== YOUR TASKS ==
**a)** Answer these questions from the article on Dr. Marguerite Kay:
(i) On what date did the Arizona Court of Appeals reverse Judge Villarreal's ruling?
(ii) How many days does the Board of Regents have to petition the state Supreme Court?
(iii) How many investigations was Kay targeted by after her reports?
**b)** Continue the article on Dr. Marguerite Kay's dispute with the University of Arizona from where it stops.

== SELECTED PASSAGE ==
--- START ---
Kay's Okay

"Committing the Truth" follow-up

Dr. Marguerite Kay, the besieged University of Arizona Alzheimer's researcher, has won two more battles in her attempt to get her lab back and her name cleared ("Committing the Truth," Robert Nelson, July 13).

On July 24, the three-member Arizona Court of Appeals reversed an earlier ruling by Pima County Superior Court Judge Stephen Villarreal that the court could not reinstate Kay to her position at the UofA. Villarreal had ruled that although the university had acted in an "arbitrary and capricious" manner in its termination of Kay, he could not rule on her request for reinstatement.

The appellate court decision sends Kay's reinstatement request back to Villarreal. If the judge rules in her favor, Kay could be restored to her position as regents' professor at the university. The Board of Regents is considering a petition for review to the state Supreme Court. The board has 30 days to petition the court.

Kay had reported to university administrators and legislators what she believed were improper billings by the university on federal grants and improper charges by the UofA administration for work that was never performed. She was soon the target of nine investigations and a series of hearings. She eventually was terminated for scientific misconduct and laboratory mismanagement.

Last week, a new panel consisting of three top university medical researchers and two scientists from outside the university found the university's charges against Kay to be without merit. The committee members were asked by the chairman of the UofA microbiology and immunology department to review the evidence presented against Kay in earlier university hearings.
--- END ---
Dataset entries
--- START ---
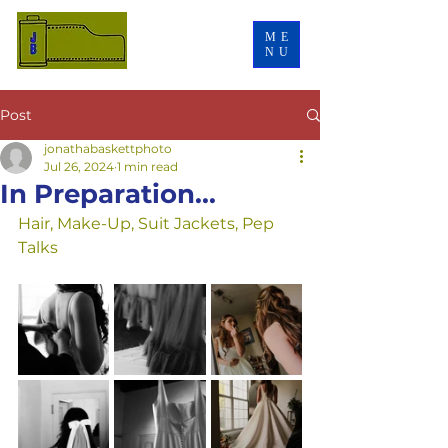
ME
NU
Post
jonathabaskettphoto
Jul 26, 2024
1 min read
In Preparation...
Hair, Make-Up, Suit Jackets, Pep 
Talks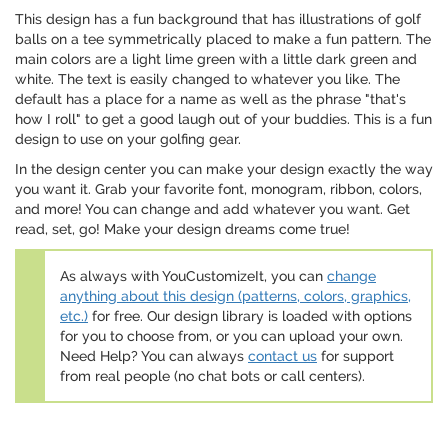
This design has a fun background that has illustrations of golf
balls on a tee symmetrically placed to make a fun pattern. The
main colors are a light lime green with a little dark green and
white. The text is easily changed to whatever you like. The
default has a place for a name as well as the phrase "that's
how I roll" to get a good laugh out of your buddies. This is a fun
design to use on your golfing gear.
In the design center you can make your design exactly the way
you want it. Grab your favorite font, monogram, ribbon, colors,
and more! You can change and add whatever you want. Get
read, set, go! Make your design dreams come true!
As always with YouCustomizeIt, you can
change
anything about this design (patterns, colors, graphics,
etc.)
for free. Our design library is loaded with options
for you to choose from, or you can upload your own.
Need Help? You can always
contact us
for support
from real people (no chat bots or call centers).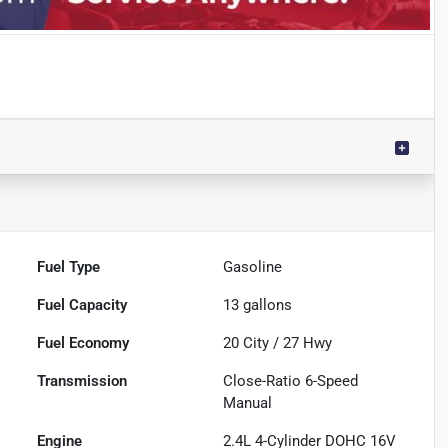
Fuel Type
Gasoline
Fuel Capacity
13
gallons
Fuel Economy
20
City /
27
Hwy
Transmission
Close-Ratio 6-Speed
Manual
Engine
2.4L 4-Cylinder DOHC 16V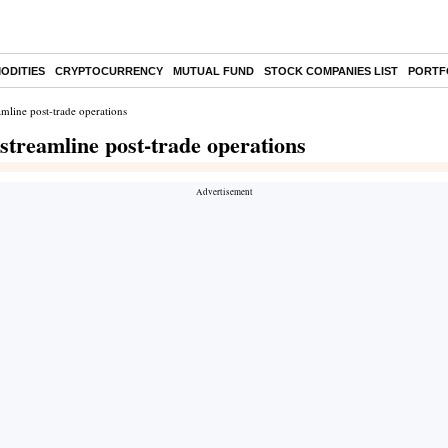
ODITIES
CRYPTOCURRENCY
MUTUAL FUND
STOCK COMPANIES LIST
PORTF
mline post-trade operations
treamline post-trade operations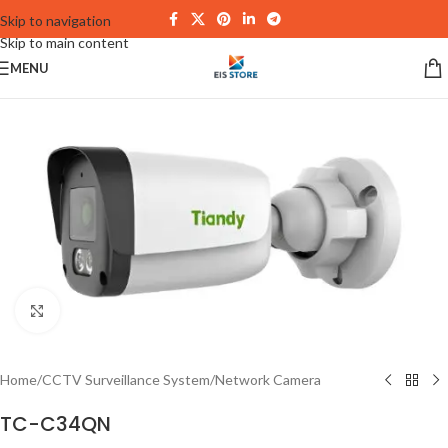
Skip to navigation
Skip to main content
MENU
Click to enlarge
Home
/
CCTV Surveillance System
/
Network Camera
TC-C34QN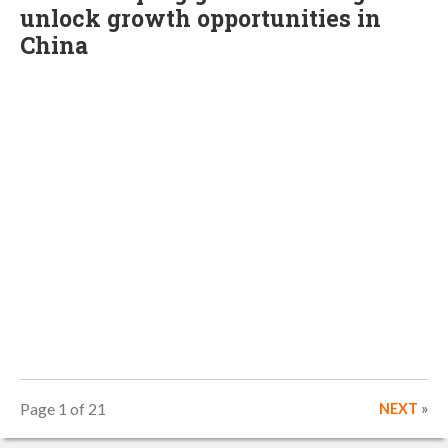
unlock growth opportunities in
China
Page 1 of 21
NEXT
»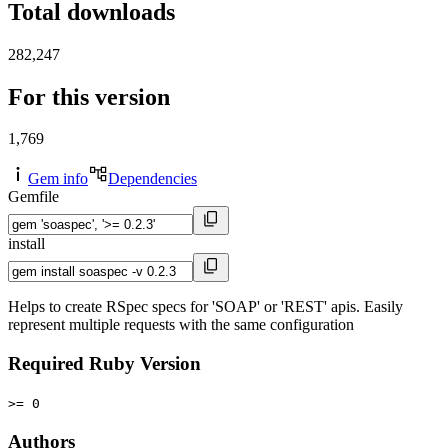
Total downloads
282,247
For this version
1,769
Gem info
Dependencies
Gemfile
install
Helps to create RSpec specs for 'SOAP' or 'REST' apis. Easily
represent multiple requests with the same configuration
Required Ruby Version
>= 0
Authors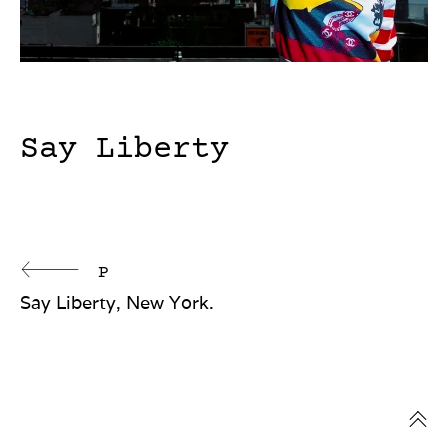
Say Liberty
Continue
P
Say Liberty, New York.
Reading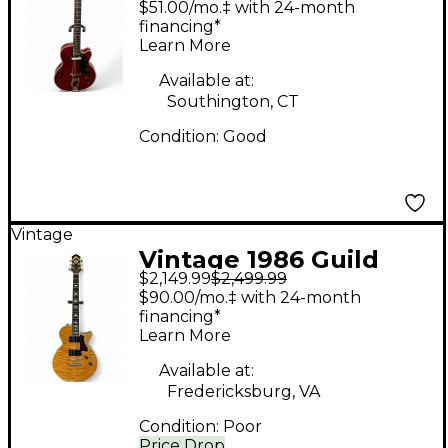
$51.00/mo.‡ with 24-month
CHERRY Hollow Body
financing*
Learn More
Electric Guitar
Available at:
Southington, CT
Condition:
Good
Vintage
Vintage 1986 Guild
$2,149.99
$2,499.99
NIGHTBIRD GG BURST
$90.00/mo.‡ with 24-month
Solid Body Electric
financing*
Learn More
Guitar
Available at:
Fredericksburg, VA
Condition:
Poor
Price Drop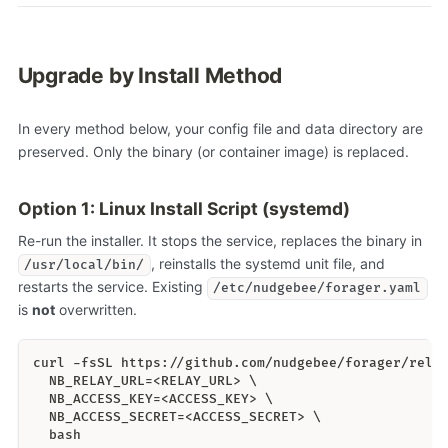
Upgrade by Install Method
In every method below, your config file and data directory are
preserved. Only the binary (or container image) is replaced.
Option 1: Linux Install Script (systemd)
Re-run the installer. It stops the service, replaces the binary in
, reinstalls the systemd unit file, and
/usr/local/bin/
restarts the service. Existing
/etc/nudgebee/forager.yaml
is
not
overwritten.
curl -fsSL https://github.com/nudgebee/forager/rele
  NB_RELAY_URL=<RELAY_URL> \
  NB_ACCESS_KEY=<ACCESS_KEY> \
  NB_ACCESS_SECRET=<ACCESS_SECRET> \
  bash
--- END ---
== ANSWERS BY TASK ==
**a)**
(i) July 24
(ii) 30 days
(iii) Nine

**b)**
The panel found no scientific misconduct by Kay, no laboratory mismanagement, and that Kay had in fact performed at "an outstanding level of teaching, research and service" as documented in her post-tenure review for 1995 to 1998. In their report, committee members wrote they were concerned with "the lack of compliance with due process" during Kay's hearings. The committee recommended "immediate and full reinstatement" of Kay.

The two outside scientists, Vera Byers of the University of California and Ronald Kennedy of the University of Oklahoma, had even more damning conclusions:

"We also find a pattern of behavior on the part of the University ranging from attempted coercion and threats . . . misinterpretations of findings and continued attempted coercion of members of Dr. Kay's granting agencies and regulatory agencies to persuade them to carry out acts which would damage her."

"It should be the last word on this," says Kay's attorney, Don Awerkamp.

Not likely, though. Kay will soon be brought before the university's Committee on Academic Freedom and Tenure to answer these same charges and, perhaps, new ones.

"It's just outrageous," Awerkamp says. "They're trying to create some new allegations. Who knows when this will end?"